Con un ritmo frenético, rodada con un pulso admirable y con un reparto cuyas piezas encajan a la perfección, Rodrigo Sorogoyen ha conseguido una de las películas más brutales del reciente cine español. Y no solo por cómo está pensada y rodada, sino porque nos coloca frente a toda la mierda que todos los días nos va invadiendo, a veces sin que nos demos cuenta. Como si fuera un virus pequeñito y escurridizo que penetra por los capilares de las instituciones y llega hasta nuestras vidas. Porque lo más terrible de esta historia de hombres corruptos, que se suceden y desaparecen incluso mientras que "el reino" permanece, es que las consecuencias las sufrimos nosotros. Es decir, nuestro bienestar, nuestras expectativas de futuro, nuestra cotidiana supervivencia. De esta manera, El Reino no solo nos cuenta el fracaso de la política sino también del Estado de Derecho y, con él, de todas las garantías que un día imaginamos a beneficio de nuestros derechos.

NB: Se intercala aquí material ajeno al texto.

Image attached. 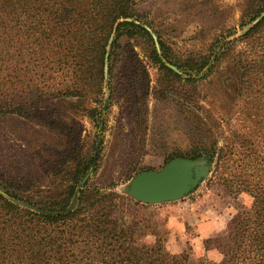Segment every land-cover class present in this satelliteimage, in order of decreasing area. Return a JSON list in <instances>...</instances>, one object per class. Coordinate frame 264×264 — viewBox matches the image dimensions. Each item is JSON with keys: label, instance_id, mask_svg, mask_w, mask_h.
Listing matches in <instances>:
<instances>
[{"label": "trees", "instance_id": "obj_1", "mask_svg": "<svg viewBox=\"0 0 264 264\" xmlns=\"http://www.w3.org/2000/svg\"><path fill=\"white\" fill-rule=\"evenodd\" d=\"M137 4V0H0V114L26 115L29 107L47 98L79 97L99 103L85 108L96 121L106 60L114 63L124 40L135 49L139 35L151 39L138 23ZM258 4L245 14L242 33L234 38L228 39L231 31H225L183 59L172 57L163 42V54L151 44L149 51L163 74V86L184 78L192 100L207 82L215 83L243 99L234 104L222 101L216 111L211 91L202 100L194 99L196 105L201 101L204 105L201 110L193 105L191 111L193 134L186 156L206 159L213 177L224 181L234 198L247 193L253 199L249 206L239 204L223 237L205 240L206 250H218L222 259L195 256L190 244L183 252L172 253L165 237L153 231L149 233L155 243H147L148 234L137 216L140 201L111 186L81 184L89 168H98L100 157L93 155L68 170L70 183L53 187L55 192L38 189L25 195L20 185L3 184L0 264H264V0ZM164 58L183 72L173 70ZM253 110L256 121L249 130L227 127L234 116L240 120L237 113L249 116ZM76 192L73 211L45 212L65 210Z\"/></svg>", "mask_w": 264, "mask_h": 264}, {"label": "rangeland", "instance_id": "obj_2", "mask_svg": "<svg viewBox=\"0 0 264 264\" xmlns=\"http://www.w3.org/2000/svg\"><path fill=\"white\" fill-rule=\"evenodd\" d=\"M258 1L137 0L141 16L138 23L151 39L139 35L135 49L124 40L117 47L114 63L113 59L106 60L104 89L99 96L102 104L96 121L86 114L85 108L99 103L79 97L47 98L29 107L26 115L0 114V190L5 187L3 184H18L25 195L38 189L52 188L55 192L62 184L70 183L66 172L79 160L86 163L97 155L98 168H89L81 184L111 186L127 194V184L142 171L160 170L171 157L189 158L186 155L190 154L193 134L194 99L202 100L205 93L213 91L215 110L222 101L234 104L243 99L215 83L202 86L201 94L194 96L193 101L184 78L163 86V74L150 57V44L161 54L163 42L172 57L183 59L187 52L206 48L225 31H231L228 39L240 35L245 14L255 10ZM108 50L112 52L111 45ZM164 59L168 66H175ZM58 76L54 75L55 80L61 81ZM230 83H226L228 88ZM201 105L203 101L197 103L195 110H201ZM243 105L244 102L239 103ZM255 113H237L240 120L234 116L227 127L249 130L255 124ZM252 201L247 193L234 198L226 183L211 172L178 200L141 202L137 216L148 234L147 243H155V236L149 233L153 231L165 237L166 248L172 253H181L190 244L195 256L207 255L220 261L222 254L216 249L206 250L205 240L223 237L239 204L249 206Z\"/></svg>", "mask_w": 264, "mask_h": 264}, {"label": "water", "instance_id": "obj_3", "mask_svg": "<svg viewBox=\"0 0 264 264\" xmlns=\"http://www.w3.org/2000/svg\"><path fill=\"white\" fill-rule=\"evenodd\" d=\"M169 66L173 70L182 73L176 66ZM211 171L212 167L204 158L175 157L160 170L142 171L134 176L127 184L125 192L143 203L174 201L194 190L209 176ZM78 197L79 192H76L71 204L63 211L45 212L51 215L69 213L77 206ZM17 203L25 207H31L21 201H17Z\"/></svg>", "mask_w": 264, "mask_h": 264}]
</instances>
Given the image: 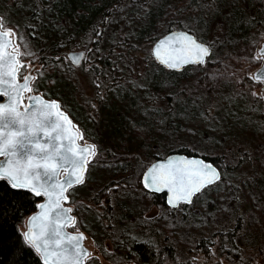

Como bien ha explicado su director, El reino no habla de un concreto partido político, aunque podemos identificar en ella el rastro de varios de los que en las últimas décadas han controlado el poder en nuestro país. El reino, como tal vez su nombre quiere dejar claro, hablar de nuestro país y, por supuesto, de cómo muchos, demasiados diría yo, de quienes se han instalado en la vida pública hacen de ella un pretexto para sus intereses egoístas. La película bien podría haberse titulado Leviathan y nos habría resultado fácil ponerle nombres al monstruo. Un monstruo que no sería tanto el Estado sino las cloacas que lo sostienen. El poder, el de siempre, el clásico, el que a lo largo de los siglos ha dado lugar a todo tipo de tragedias, y que ahora, en un lugar como España, solo tiene el cínico añadido de sobrevivir corrupto bajo los oropeles de la democracia.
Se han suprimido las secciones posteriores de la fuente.